# [DOCUMENT SEGMENT]
-- Start --

# My heart skipped a few beats this morning



## pippersmom (May 21, 2012)

Pipper and I were out walking this morning and I spotted a very pregnant lady walking down the street with 2 very large mixed breed dogs. I crossed the street with Pipper so we would be on the other side but as we got closer he started freaking out at these dogs and I could see that one of the dogs was looking not so friendly. I picked Pipper up hoping he would stop edging these dogs on ( which didn't stop him) and kept my eyes on the dogs the whole time because I wasn't sure how much control this very pregnant lady would have over 2 large dogs. Suddenly the one who looked not so friendly slipped out of his collar. In the split second he did this I was frantically looking around and saw a guy in the house I was in front of working in his garage with the door opened so I was all set to run into this garage with Pipper screaming my head off if the dog came at us but fortunately when the dog slipped out of his collar and the lady yelled "no" at the dog he stopped immediately. What a scare that gave me and a lot of thoughts can go through your mind in just a fraction of a second.


----------



## Aviannah's Mom (Apr 28, 2017)

I bet your heart skipped a few beats and then some! :shocked: That had to be scary. Thankfully the dog listened when the lady yelled!


----------



## Snowbody (Jan 3, 2009)

My heart skipped a beat reading that!! My neighbor was just telling me about some woman who was walking a tiny maltese out on our street without a leash!! Like a 3 lb boy. I said that I would have gone over to her to say how unsafe it was. Not only that the dog would get distracted and take off but that a big dog could get away from an owner and kill a dog that size. And there you go. Thankful that you're both safe. I guess we need eyes in the back of our heads and a game plan on short notice like that garage.


----------



## jane and addison (Nov 1, 2012)

My first reaction was "what did he do now?". I now understand and agree my heart would have skipped a beat also. Keep him safe. Hugs.


----------



## pippersmom (May 21, 2012)

jane and addison said:


> My first reaction was "what did he do now?". I now understand and agree my heart would have skipped a beat also. Keep him safe. Hugs.


:HistericalSmiley: :HistericalSmiley: :HistericalSmiley:. Well this time Addison it wasn't something Pipper had done other than the yapping at the other dogs. Actually, who knows what he was saying to them. My protective mother instinct kicks in and the big dog would have had to go through me to get to Pipper. I'm so glad the dog listened to his owner when she yelled.


----------



## Snowball Pie's Mommi (Oct 16, 2008)

Thank goodness, the dog immediately listened to the woman when she commanded "NO!" to the dog. And, yes, my heart would've skipped beats, too!


----------



## sherry (Jan 4, 2013)

Wow, how scary! Thank goodness the lady had this dog trained!


----------



## Snuggle's Mom (Jan 3, 2008)

Whew!!! that certainly would a close call and would have certainily unnerved me if I had been in that situation and glad that the outcome was a positive one for you and Pipper.


----------



## edelweiss (Apr 23, 2010)

-- End --

# [GIVEN PROBLEM]
In the forum thread about the dog scare, where was the person walking Pipper ready to run if the loose dog came at them?

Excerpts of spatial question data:
-- Start --

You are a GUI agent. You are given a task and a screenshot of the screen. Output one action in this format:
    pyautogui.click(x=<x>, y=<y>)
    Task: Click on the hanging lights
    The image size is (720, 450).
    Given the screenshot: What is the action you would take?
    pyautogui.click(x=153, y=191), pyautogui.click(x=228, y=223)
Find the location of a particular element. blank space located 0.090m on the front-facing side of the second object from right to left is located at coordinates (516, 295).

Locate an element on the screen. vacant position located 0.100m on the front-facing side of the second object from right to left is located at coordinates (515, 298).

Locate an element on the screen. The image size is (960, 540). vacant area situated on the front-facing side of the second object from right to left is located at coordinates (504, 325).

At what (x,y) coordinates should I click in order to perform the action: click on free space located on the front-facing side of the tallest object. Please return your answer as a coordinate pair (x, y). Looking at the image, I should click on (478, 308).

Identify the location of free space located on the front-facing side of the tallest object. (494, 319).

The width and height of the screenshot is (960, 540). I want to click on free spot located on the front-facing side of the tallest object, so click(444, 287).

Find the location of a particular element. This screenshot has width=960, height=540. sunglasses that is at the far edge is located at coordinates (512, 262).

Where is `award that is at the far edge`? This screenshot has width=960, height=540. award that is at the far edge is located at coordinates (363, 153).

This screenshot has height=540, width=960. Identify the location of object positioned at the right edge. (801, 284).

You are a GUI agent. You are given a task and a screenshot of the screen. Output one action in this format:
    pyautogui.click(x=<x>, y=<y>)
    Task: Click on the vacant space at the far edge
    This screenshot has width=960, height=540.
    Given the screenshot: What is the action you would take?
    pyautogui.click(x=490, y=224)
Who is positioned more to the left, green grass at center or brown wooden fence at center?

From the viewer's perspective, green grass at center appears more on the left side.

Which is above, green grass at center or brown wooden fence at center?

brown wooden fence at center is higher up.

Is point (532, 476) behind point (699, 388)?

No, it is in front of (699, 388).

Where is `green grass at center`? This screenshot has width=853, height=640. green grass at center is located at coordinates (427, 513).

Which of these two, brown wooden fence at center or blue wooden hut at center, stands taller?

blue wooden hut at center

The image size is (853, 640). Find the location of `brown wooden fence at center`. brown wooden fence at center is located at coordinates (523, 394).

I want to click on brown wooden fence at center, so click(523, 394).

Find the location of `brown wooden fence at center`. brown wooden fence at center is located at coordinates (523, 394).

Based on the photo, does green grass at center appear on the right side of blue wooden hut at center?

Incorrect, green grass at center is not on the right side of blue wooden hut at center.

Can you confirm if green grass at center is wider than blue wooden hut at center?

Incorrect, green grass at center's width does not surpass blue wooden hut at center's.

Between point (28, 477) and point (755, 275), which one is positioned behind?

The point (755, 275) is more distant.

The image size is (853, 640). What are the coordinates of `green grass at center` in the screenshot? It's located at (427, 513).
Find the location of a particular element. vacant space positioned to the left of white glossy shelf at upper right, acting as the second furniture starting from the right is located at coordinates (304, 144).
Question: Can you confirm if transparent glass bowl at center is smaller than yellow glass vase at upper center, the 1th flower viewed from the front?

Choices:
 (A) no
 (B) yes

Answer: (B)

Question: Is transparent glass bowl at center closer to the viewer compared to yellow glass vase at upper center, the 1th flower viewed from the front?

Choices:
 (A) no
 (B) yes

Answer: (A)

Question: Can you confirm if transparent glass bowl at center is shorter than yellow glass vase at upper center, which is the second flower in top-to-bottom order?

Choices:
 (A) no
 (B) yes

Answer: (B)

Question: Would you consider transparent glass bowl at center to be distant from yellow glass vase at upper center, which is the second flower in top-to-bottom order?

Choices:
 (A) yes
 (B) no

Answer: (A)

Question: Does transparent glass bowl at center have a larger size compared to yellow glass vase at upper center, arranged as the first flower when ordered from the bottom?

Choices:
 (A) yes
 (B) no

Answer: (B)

-- End --

# [RIGHT ANSWER]
Into the open garage of the house they were in front of, where a man was working.